Nous supposons par ailleurs que les calculs de fréquence de ces différents types de combinaisons permettront de mettre en évidence que certaines opérations mentales sont privilégiées dans la construction [V+Adj.Inv.]. Par exemple, on peut se demander pour quelles

raisons la caractérisation de la couleur est plus fréquente après un verbe comme manger (manger rouge, manger vert, manger bleu, etc.), comparé au verbe courir (nous n’avons pas d’énoncé courir rouge, courir vert, courir bleu dans notre corpus). Dans le même ordre d’idées, on peut se demander pourquoi les adjectifs relationnels dérivés de noms de pays (français,

italien, japonais, etc.) déclenchent plus facilement des stéréotypes après les verbes manger et cuisiner comparé à des verbes dénotant d’autres procès (cf. section 4.3.3.) ?

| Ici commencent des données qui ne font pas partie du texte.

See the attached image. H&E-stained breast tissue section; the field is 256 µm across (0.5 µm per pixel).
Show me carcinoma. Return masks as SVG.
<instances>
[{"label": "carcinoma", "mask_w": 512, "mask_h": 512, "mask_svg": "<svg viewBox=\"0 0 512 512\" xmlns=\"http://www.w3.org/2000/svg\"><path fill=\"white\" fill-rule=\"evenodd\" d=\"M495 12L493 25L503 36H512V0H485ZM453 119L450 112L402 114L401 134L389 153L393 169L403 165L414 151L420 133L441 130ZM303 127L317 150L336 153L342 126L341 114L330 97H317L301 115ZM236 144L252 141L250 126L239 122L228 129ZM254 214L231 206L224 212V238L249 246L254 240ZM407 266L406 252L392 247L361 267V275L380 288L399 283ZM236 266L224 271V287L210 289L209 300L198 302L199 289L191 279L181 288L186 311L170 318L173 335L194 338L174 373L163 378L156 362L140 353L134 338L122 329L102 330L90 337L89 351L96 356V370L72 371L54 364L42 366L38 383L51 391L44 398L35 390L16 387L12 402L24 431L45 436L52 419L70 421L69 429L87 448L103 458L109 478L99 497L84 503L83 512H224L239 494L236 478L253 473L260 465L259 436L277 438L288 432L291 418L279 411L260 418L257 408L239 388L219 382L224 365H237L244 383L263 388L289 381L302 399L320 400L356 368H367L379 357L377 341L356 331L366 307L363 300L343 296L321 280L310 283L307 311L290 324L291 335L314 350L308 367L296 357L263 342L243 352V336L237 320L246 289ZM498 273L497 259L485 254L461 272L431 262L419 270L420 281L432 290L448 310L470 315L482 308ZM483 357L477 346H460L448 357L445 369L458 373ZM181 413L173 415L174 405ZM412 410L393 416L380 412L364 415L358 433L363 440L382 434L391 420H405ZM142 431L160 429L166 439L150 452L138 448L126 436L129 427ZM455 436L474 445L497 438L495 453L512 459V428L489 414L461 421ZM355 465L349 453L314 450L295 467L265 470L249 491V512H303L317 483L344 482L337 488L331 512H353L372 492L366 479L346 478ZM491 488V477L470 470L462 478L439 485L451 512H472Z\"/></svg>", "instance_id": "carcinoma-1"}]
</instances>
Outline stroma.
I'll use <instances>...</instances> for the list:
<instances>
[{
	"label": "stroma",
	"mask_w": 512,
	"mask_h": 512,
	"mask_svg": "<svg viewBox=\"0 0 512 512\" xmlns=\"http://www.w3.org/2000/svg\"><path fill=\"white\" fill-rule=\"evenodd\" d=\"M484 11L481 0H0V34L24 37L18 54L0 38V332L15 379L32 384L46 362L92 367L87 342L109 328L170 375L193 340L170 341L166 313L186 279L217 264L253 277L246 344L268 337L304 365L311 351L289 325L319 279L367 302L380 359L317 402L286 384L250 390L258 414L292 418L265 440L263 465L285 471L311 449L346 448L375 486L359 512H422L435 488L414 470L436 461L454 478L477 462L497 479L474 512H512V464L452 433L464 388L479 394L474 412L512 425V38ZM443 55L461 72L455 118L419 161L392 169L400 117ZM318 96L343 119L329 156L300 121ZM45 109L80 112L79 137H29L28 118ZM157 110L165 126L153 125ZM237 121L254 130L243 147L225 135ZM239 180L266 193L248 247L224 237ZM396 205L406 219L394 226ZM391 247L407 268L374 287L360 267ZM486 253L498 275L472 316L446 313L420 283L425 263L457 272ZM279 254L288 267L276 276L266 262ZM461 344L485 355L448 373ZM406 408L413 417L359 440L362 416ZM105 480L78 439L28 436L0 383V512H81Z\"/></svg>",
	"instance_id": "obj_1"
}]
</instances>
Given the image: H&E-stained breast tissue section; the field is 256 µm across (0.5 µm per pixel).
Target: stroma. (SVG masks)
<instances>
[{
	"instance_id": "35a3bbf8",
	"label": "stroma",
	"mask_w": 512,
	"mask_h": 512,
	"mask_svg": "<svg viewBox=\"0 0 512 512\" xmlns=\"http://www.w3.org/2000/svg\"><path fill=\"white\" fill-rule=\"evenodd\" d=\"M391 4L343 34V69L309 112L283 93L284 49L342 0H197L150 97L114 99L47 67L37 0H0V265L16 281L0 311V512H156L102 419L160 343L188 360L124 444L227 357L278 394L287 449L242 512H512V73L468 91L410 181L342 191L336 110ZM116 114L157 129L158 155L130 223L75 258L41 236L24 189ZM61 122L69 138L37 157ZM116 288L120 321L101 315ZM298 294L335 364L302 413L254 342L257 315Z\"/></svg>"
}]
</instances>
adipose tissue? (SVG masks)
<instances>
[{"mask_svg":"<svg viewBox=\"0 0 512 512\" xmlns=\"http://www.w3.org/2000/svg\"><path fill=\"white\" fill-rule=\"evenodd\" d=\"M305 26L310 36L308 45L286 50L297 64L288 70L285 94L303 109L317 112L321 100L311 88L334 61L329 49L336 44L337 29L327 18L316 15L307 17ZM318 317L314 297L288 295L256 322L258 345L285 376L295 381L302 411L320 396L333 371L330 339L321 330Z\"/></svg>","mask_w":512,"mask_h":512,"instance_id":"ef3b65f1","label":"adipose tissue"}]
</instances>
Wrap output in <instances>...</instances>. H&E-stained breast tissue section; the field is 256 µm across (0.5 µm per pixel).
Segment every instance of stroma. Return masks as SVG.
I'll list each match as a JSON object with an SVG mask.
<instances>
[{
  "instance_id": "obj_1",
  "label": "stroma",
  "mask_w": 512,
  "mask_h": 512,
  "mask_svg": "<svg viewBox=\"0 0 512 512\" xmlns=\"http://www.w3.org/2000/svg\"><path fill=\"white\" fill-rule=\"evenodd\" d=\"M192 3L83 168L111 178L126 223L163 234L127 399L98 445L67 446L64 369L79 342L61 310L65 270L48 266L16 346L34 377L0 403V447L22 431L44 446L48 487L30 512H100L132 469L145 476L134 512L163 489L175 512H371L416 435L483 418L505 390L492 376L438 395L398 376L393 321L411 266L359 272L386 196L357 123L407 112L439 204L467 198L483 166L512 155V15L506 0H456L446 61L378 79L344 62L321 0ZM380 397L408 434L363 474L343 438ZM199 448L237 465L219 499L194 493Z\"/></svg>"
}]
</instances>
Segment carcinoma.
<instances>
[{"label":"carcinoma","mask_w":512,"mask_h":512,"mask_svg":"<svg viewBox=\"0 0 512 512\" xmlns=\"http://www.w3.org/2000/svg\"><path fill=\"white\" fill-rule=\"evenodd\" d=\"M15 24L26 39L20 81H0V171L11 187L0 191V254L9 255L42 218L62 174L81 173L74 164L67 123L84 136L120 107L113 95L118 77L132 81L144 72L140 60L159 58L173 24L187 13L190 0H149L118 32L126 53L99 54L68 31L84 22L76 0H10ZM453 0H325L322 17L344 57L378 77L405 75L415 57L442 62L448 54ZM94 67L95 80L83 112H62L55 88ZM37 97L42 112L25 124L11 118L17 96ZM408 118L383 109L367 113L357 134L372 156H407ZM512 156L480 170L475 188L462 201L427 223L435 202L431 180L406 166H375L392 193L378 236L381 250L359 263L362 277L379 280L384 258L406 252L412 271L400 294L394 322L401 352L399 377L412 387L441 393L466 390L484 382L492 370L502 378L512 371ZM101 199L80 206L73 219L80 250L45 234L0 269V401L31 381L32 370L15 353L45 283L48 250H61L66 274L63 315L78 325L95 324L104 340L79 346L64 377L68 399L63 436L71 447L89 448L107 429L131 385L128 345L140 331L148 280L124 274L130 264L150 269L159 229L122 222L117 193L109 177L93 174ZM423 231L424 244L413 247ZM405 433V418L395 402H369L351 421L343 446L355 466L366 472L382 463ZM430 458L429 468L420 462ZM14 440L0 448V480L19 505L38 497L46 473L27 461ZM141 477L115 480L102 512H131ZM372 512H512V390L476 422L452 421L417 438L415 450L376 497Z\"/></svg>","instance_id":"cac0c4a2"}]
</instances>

Ainsi cuisiner japonais ne consiste-t-il pas au fait de cuisiner n’importe quels aliments. Cela consiste au fait de cuisiner certaines collections d’aliments plutôt que d’autres (entre autres des poissons, avec des algues, et du riz, par exemple), en vue d’obtenir certains plats plutôt que d’autres (des sushis, des sashimis, mais sûrement pas des nems, par exemple). Ce constat est valable pour la paire manger méditerranéen. Dans ce cas, il s’agit de manger, entre autres choses, des légumes et du poisson, le tout assaisonné d’huile d’olive.

On peut alors se demander selon quels critères cet effet de stéréotypie est déclenché, ou non. Ainsi, si je mange léger, il ne semble pas qu’il soit activé. Cela conduit à penser que c’est la combinaison de l’adjectif avec le procès dénoté par le verbe qui est à l’origine de ces effets de sens. Notre étude se donne de cette manière pour objectif de mettre en évidence quels sont les paramètres qui rendent possible tel ou tel effet de sens lié à la construction [V+Adj.Inv.].